Given passage below:

A fire support base was a
temporary fortified position for an artillery battery and was usually located
on a hilltop. Infantry units provided base security. These “fire support bases”
(aka “fire bases” or FSB’s) were established in areas of enemy activity for the
purpose of providing artillery support to U.S. infantry units operating in the
area. Most of the 101st Airborne Division’s FSB’s were located in or around the
A Shau Valley, a sparsely populated, yet highly contested area.
The A Shau Valley was a key
route for North Vietnamese forces and supplies infiltrating into South Vietnam
along the Ho Chi Minh trail. This route was critical to the North Vietnamese
and they heavily defended it. The 101st conducted many operations against the
NVA in the Valley; however, the U.S. strategy was not to occupy ground won in
battle. Instead, when the NVA were defeated by U.S. troops, they only had to
wait for the U.S. troops to leave and then move right back into the valley. It
was a war of attrition, or “body counts.” Kill enough of them and maybe they
will quit.

End of Given passage.
Given data below:

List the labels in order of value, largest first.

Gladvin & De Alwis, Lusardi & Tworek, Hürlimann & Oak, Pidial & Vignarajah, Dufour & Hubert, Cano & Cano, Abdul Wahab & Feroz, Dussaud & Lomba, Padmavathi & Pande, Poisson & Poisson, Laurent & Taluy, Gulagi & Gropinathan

End of Given data.
Given data below:

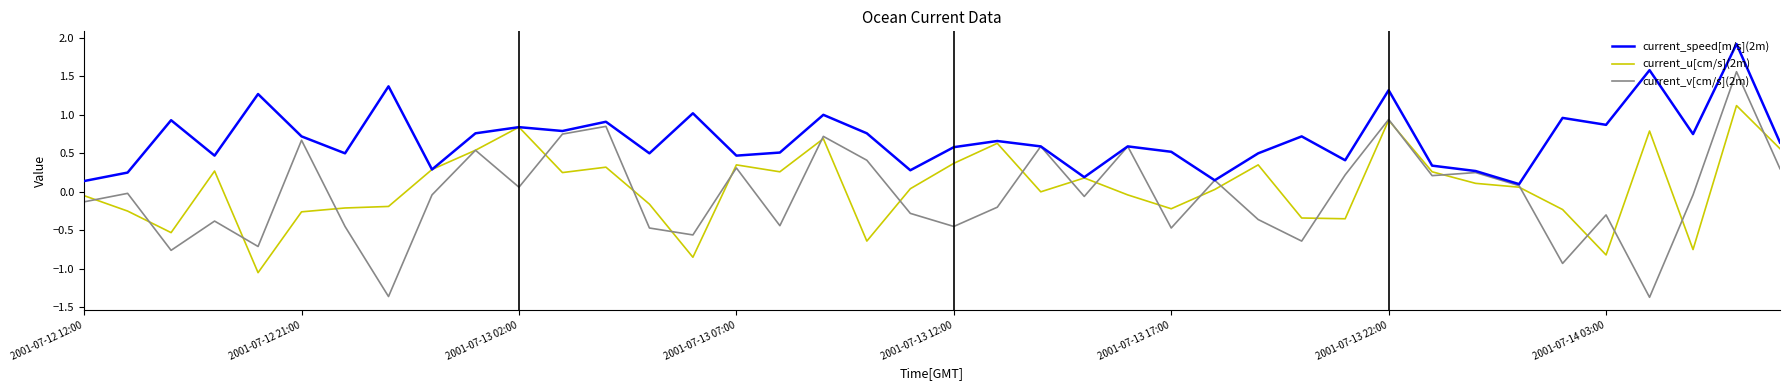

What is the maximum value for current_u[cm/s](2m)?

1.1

End of Given data.

Description of the task:
Pick up the passage on fire support bases right after its last sentence and keep writing it. The records have nothing to do with the passage on fire support bases.

Result of this task:
The GI’s commonly referred
to the A Shau Valley as “The Valley of Death,” and 101st troopers were often
heard proclaiming, “Yea, though I walk through The Valley of the Shadow of
Death I will fear no evil, because I am the meanest son of a bitch (or mutha
fucker) in the Valley.”
Some of
the 101st Airborne Division’s fire bases on which our firing
batteries were located at various times during my tour included Ripcord,
Arsenal, Currahee, Blaze, Birmingham, Veghel, Tomahawk, Sally, Granite,
Bastogne, Airborne, Berchtesgaden, Eagles Nest, Henderson, and Brick.